***** Task material
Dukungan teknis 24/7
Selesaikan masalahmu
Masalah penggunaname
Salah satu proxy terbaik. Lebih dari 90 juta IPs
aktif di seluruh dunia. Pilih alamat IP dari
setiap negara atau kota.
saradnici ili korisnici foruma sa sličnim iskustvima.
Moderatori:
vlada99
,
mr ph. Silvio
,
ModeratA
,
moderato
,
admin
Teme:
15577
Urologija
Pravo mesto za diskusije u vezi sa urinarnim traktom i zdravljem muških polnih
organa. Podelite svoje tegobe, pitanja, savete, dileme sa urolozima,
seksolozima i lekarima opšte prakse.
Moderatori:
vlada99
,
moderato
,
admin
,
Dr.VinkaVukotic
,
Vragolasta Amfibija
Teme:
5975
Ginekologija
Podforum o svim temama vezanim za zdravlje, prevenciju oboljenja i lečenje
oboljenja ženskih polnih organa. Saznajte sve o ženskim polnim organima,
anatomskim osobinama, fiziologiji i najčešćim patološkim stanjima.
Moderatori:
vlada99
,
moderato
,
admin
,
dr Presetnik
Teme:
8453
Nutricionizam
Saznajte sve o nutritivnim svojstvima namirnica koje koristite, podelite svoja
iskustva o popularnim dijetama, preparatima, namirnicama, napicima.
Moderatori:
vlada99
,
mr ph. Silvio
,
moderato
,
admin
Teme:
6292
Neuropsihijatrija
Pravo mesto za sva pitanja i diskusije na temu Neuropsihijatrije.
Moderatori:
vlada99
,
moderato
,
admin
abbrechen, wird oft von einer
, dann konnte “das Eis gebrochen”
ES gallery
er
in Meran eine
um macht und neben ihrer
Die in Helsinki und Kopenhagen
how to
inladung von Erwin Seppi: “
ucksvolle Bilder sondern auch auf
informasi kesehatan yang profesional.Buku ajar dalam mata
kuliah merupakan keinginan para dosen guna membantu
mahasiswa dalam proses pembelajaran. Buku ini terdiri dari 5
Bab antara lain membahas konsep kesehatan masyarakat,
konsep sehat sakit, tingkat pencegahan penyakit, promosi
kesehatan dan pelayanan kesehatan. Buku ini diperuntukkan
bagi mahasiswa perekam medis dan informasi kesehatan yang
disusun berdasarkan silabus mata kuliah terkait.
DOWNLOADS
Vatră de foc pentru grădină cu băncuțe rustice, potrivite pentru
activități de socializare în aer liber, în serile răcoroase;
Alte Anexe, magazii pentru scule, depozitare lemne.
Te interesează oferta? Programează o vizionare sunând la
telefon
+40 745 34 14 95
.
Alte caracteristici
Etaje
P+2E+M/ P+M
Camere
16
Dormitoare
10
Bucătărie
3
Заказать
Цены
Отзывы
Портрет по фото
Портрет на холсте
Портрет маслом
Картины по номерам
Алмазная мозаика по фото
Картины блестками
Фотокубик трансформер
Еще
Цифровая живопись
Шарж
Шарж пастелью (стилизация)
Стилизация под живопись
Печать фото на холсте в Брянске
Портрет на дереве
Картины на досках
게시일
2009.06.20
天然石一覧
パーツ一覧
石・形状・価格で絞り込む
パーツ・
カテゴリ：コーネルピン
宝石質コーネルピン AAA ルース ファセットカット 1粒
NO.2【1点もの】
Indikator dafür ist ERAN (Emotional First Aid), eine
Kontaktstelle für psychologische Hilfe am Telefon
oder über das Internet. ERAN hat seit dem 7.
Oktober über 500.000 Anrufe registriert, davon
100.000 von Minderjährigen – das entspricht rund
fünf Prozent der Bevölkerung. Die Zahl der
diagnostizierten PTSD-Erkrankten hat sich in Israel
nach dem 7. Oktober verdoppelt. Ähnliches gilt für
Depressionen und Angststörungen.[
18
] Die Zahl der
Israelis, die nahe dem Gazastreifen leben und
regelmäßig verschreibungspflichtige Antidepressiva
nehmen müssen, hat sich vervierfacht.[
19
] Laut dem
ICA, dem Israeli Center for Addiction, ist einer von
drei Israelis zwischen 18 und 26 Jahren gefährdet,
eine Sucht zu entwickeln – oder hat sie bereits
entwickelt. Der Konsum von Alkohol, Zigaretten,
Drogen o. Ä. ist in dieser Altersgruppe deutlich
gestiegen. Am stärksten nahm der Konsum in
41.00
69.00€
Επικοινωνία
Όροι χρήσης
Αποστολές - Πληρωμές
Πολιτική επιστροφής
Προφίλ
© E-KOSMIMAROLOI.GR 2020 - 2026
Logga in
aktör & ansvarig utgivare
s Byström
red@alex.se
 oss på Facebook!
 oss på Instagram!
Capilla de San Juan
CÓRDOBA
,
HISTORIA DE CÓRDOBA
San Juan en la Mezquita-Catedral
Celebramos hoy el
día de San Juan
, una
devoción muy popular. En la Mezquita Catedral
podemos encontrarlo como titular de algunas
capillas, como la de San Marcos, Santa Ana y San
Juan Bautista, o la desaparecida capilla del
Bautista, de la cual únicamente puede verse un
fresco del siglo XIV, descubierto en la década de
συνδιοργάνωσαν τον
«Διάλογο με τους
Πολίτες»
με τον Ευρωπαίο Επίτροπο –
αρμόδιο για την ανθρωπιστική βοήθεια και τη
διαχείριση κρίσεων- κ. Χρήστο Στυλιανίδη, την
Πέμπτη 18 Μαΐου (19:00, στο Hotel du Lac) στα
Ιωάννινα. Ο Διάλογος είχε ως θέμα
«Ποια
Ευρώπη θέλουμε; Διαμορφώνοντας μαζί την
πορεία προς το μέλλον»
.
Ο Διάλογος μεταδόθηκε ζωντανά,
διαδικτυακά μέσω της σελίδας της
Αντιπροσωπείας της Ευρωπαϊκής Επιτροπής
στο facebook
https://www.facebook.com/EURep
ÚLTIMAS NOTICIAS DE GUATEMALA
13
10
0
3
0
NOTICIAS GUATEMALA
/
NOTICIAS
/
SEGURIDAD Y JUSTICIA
**********
▶ **Your assignment**: Once more, give all the records exactly as they were written.

▶ **Response box**:
Dukungan teknis 24/7
Selesaikan masalahmu
Masalah penggunaname
Salah satu proxy terbaik. Lebih dari 90 juta IPs
aktif di seluruh dunia. Pilih alamat IP dari
setiap negara atau kota.
saradnici ili korisnici foruma sa sličnim iskustvima.
Moderatori:
vlada99
,
mr ph. Silvio
,
ModeratA
,
moderato
,
admin
Teme:
15577
Urologija
Pravo mesto za diskusije u vezi sa urinarnim traktom i zdravljem muških polnih
organa. Podelite svoje tegobe, pitanja, savete, dileme sa urolozima,
seksolozima i lekarima opšte prakse.
Moderatori:
vlada99
,
moderato
,
admin
,
Dr.VinkaVukotic
,
Vragolasta Amfibija
Teme:
5975
Ginekologija
Podforum o svim temama vezanim za zdravlje, prevenciju oboljenja i lečenje
oboljenja ženskih polnih organa. Saznajte sve o ženskim polnim organima,
anatomskim osobinama, fiziologiji i najčešćim patološkim stanjima.
Moderatori:
vlada99
,
moderato
,
admin
,
dr Presetnik
Teme:
8453
Nutricionizam
Saznajte sve o nutritivnim svojstvima namirnica koje koristite, podelite svoja
iskustva o popularnim dijetama, preparatima, namirnicama, napicima.
Moderatori:
vlada99
,
mr ph. Silvio
,
moderato
,
admin
Teme:
6292
Neuropsihijatrija
Pravo mesto za sva pitanja i diskusije na temu Neuropsihijatrije.
Moderatori:
vlada99
,
moderato
,
admin
abbrechen, wird oft von einer
, dann konnte “das Eis gebrochen”
ES gallery
er
in Meran eine
um macht und neben ihrer
Die in Helsinki und Kopenhagen
how to
inladung von Erwin Seppi: “
ucksvolle Bilder sondern auch auf
informasi kesehatan yang profesional.Buku ajar dalam mata
kuliah merupakan keinginan para dosen guna membantu
mahasiswa dalam proses pembelajaran. Buku ini terdiri dari 5
Bab antara lain membahas konsep kesehatan masyarakat,
konsep sehat sakit, tingkat pencegahan penyakit, promosi
kesehatan dan pelayanan kesehatan. Buku ini diperuntukkan
bagi mahasiswa perekam medis dan informasi kesehatan yang
disusun berdasarkan silabus mata kuliah terkait.
DOWNLOADS
Vatră de foc pentru grădină cu băncuțe rustice, potrivite pentru
activități de socializare în aer liber, în serile răcoroase;
Alte Anexe, magazii pentru scule, depozitare lemne.
Te interesează oferta? Programează o vizionare sunând la
telefon
+40 745 34 14 95
.
Alte caracteristici
Etaje
P+2E+M/ P+M
Camere
16
Dormitoare
10
Bucătărie
3
Заказать
Цены
Отзывы
Портрет по фото
Портрет на холсте
Портрет маслом
Картины по номерам
Алмазная мозаика по фото
Картины блестками
Фотокубик трансформер
Еще
Цифровая живопись
Шарж
Шарж пастелью (стилизация)
Стилизация под живопись
Печать фото на холсте в Брянске
Портрет на дереве
Картины на досках
게시일
2009.06.20
天然石一覧
パーツ一覧
石・形状・価格で絞り込む
パーツ・
カテゴリ：コーネルピン
宝石質コーネルピン AAA ルース ファセットカット 1粒
NO.2【1点もの】
Indikator dafür ist ERAN (Emotional First Aid), eine
Kontaktstelle für psychologische Hilfe am Telefon
oder über das Internet. ERAN hat seit dem 7.
Oktober über 500.000 Anrufe registriert, davon
100.000 von Minderjährigen – das entspricht rund
fünf Prozent der Bevölkerung. Die Zahl der
diagnostizierten PTSD-Erkrankten hat sich in Israel
nach dem 7. Oktober verdoppelt. Ähnliches gilt für
Depressionen und Angststörungen.[
18
] Die Zahl der
Israelis, die nahe dem Gazastreifen leben und
regelmäßig verschreibungspflichtige Antidepressiva
nehmen müssen, hat sich vervierfacht.[
19
] Laut dem
ICA, dem Israeli Center for Addiction, ist einer von
drei Israelis zwischen 18 und 26 Jahren gefährdet,
eine Sucht zu entwickeln – oder hat sie bereits
entwickelt. Der Konsum von Alkohol, Zigaretten,
Drogen o. Ä. ist in dieser Altersgruppe deutlich
gestiegen. Am stärksten nahm der Konsum in
41.00
69.00€
Επικοινωνία
Όροι χρήσης
Αποστολές - Πληρωμές
Πολιτική επιστροφής
Προφίλ
© E-KOSMIMAROLOI.GR 2020 - 2026
Logga in
aktör & ansvarig utgivare
s Byström
red@alex.se
 oss på Facebook!
 oss på Instagram!
Capilla de San Juan
CÓRDOBA
,
HISTORIA DE CÓRDOBA
San Juan en la Mezquita-Catedral
Celebramos hoy el
día de San Juan
, una
devoción muy popular. En la Mezquita Catedral
podemos encontrarlo como titular de algunas
capillas, como la de San Marcos, Santa Ana y San
Juan Bautista, o la desaparecida capilla del
Bautista, de la cual únicamente puede verse un
fresco del siglo XIV, descubierto en la década de
συνδιοργάνωσαν τον
«Διάλογο με τους
Πολίτες»
με τον Ευρωπαίο Επίτροπο –
αρμόδιο για την ανθρωπιστική βοήθεια και τη
διαχείριση κρίσεων- κ. Χρήστο Στυλιανίδη, την
Πέμπτη 18 Μαΐου (19:00, στο Hotel du Lac) στα
Ιωάννινα. Ο Διάλογος είχε ως θέμα
«Ποια
Ευρώπη θέλουμε; Διαμορφώνοντας μαζί την
πορεία προς το μέλλον»
.
Ο Διάλογος μεταδόθηκε ζωντανά,
διαδικτυακά μέσω της σελίδας της
Αντιπροσωπείας της Ευρωπαϊκής Επιτροπής
στο facebook
https://www.facebook.com/EURep
ÚLTIMAS NOTICIAS DE GUATEMALA
13
10
0
3
0
NOTICIAS GUATEMALA
/
NOTICIAS
/
SEGURIDAD Y JUSTICIA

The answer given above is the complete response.